Es ist eben gar nicht so, wie man oft liest oder in Elterngruppen auf dem Spielplatz hört, dass hochbegabte Kinder asozial und emotional unreif seien. Im Gegenteil. Sehr viele haben eine sehr hohe Sozialkompetenz – wenn ihnen nicht noch eine andere Diagnose reingrätscht, können sie diese auch leben.
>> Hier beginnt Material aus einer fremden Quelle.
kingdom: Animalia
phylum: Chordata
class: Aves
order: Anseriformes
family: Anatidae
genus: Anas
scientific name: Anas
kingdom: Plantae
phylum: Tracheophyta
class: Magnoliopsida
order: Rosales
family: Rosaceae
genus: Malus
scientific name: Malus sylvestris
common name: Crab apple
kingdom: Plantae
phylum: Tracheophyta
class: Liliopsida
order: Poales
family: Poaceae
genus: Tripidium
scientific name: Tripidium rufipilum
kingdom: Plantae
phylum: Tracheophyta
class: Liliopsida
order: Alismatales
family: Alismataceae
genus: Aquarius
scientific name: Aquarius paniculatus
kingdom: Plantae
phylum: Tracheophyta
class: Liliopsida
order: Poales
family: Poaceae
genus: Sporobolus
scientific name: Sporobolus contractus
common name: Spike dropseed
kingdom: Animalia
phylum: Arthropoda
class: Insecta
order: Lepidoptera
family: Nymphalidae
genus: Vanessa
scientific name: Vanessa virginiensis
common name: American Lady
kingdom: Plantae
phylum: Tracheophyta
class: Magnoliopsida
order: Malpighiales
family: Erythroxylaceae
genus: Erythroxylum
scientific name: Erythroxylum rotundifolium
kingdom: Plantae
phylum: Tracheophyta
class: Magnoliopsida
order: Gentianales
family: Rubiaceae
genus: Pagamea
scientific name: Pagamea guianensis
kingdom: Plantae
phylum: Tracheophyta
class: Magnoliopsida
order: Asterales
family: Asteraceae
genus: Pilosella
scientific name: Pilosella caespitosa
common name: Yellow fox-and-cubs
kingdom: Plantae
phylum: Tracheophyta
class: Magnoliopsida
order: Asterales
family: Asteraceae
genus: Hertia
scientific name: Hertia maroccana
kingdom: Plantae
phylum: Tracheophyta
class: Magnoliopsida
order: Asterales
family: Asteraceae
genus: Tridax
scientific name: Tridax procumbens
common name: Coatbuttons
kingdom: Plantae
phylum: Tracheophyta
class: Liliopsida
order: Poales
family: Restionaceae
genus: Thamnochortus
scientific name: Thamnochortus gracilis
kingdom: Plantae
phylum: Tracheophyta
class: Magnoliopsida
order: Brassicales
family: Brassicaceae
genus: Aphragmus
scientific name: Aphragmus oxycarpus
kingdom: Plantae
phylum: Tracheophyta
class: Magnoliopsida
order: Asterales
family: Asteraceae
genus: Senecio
Allerdings ist es natürlich schwierig, eine Freundschaft zu pflegen, wenn die Interessen und Bedürfnisse ganz unterschiedlich sind.
Freundschaften im Klassenverband
Viele Lehrpersonen berichten davon, dass die hochbegabten Kinder ihrer Klasse Einzelgänger seien, die keine Freunde fänden oder an Freundschaften gar nicht interessiert seien. Tatsächlich mag dies so wirken – aber die meisten hochbegabten Kinder, die ich kenne, hätten sehr gerne einen BFF (best friend forever). Aber oft scheitert es tatsächlich daran, dass die Interessen in jungen Jahren noch arg auseinander klaffen.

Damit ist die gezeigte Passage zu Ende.